BEGIN
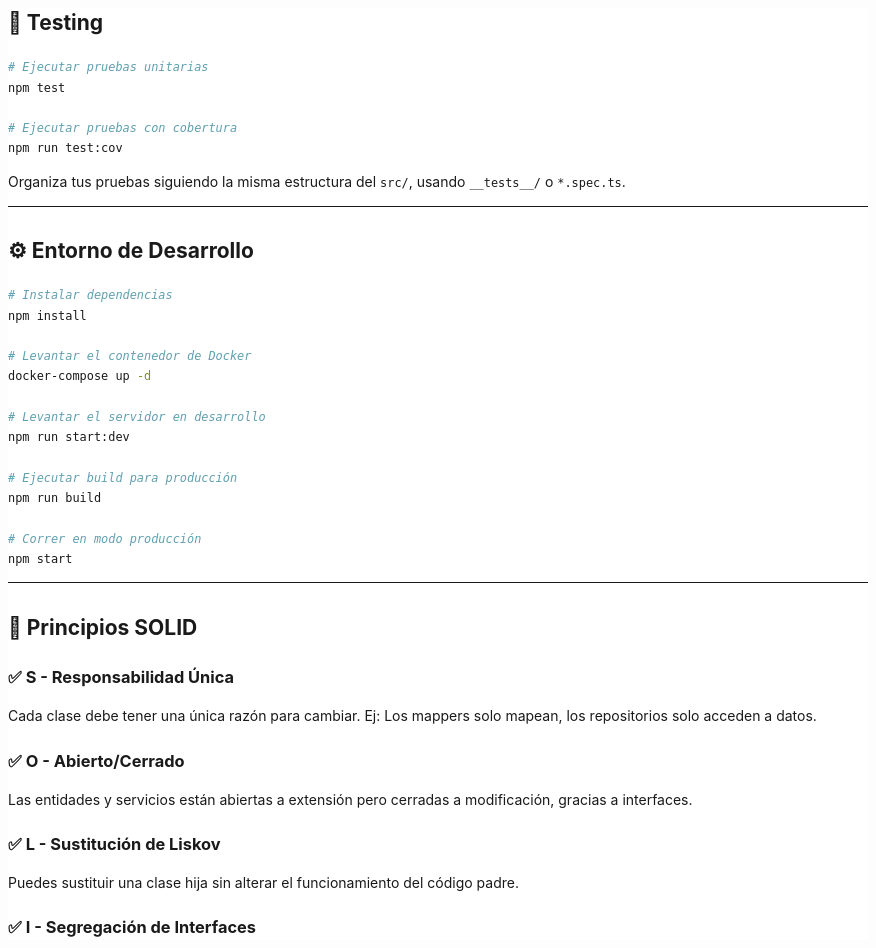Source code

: 
## 🧺 Testing

```bash
# Ejecutar pruebas unitarias
npm test

# Ejecutar pruebas con cobertura
npm run test:cov
```

Organiza tus pruebas siguiendo la misma estructura del `src/`, usando `__tests__/` o `*.spec.ts`.

---

## ⚙️ Entorno de Desarrollo

```bash
# Instalar dependencias
npm install

# Levantar el contenedor de Docker
docker-compose up -d

# Levantar el servidor en desarrollo
npm run start:dev

# Ejecutar build para producción
npm run build

# Correr en modo producción
npm start
```

---

## 🧱 Principios SOLID

### ✅ S - Responsabilidad Única

Cada clase debe tener una única razón para cambiar. Ej: Los mappers solo mapean, los repositorios solo acceden a datos.

### ✅ O - Abierto/Cerrado

Las entidades y servicios están abiertas a extensión pero cerradas a modificación, gracias a interfaces.

### ✅ L - Sustitución de Liskov

Puedes sustituir una clase hija sin alterar el funcionamiento del código padre.

### ✅ I - Segregación de Interfaces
END
→ ASSIGNED TASK
Copy every entry word for word, but omit the pictures.

→ SOLVED PROBLEM
Source code

: 
## 🧺 Testing

```bash
# Ejecutar pruebas unitarias
npm test

# Ejecutar pruebas con cobertura
npm run test:cov
```

Organiza tus pruebas siguiendo la misma estructura del `src/`, usando `__tests__/` o `*.spec.ts`.

---

## ⚙️ Entorno de Desarrollo

```bash
# Instalar dependencias
npm install

# Levantar el contenedor de Docker
docker-compose up -d

# Levantar el servidor en desarrollo
npm run start:dev

# Ejecutar build para producción
npm run build

# Correr en modo producción
npm start
```

---

## 🧱 Principios SOLID

### ✅ S - Responsabilidad Única

Cada clase debe tener una única razón para cambiar. Ej: Los mappers solo mapean, los repositorios solo acceden a datos.

### ✅ O - Abierto/Cerrado

Las entidades y servicios están abiertas a extensión pero cerradas a modificación, gracias a interfaces.

### ✅ L - Sustitución de Liskov

Puedes sustituir una clase hija sin alterar el funcionamiento del código padre.

### ✅ I - Segregación de Interfaces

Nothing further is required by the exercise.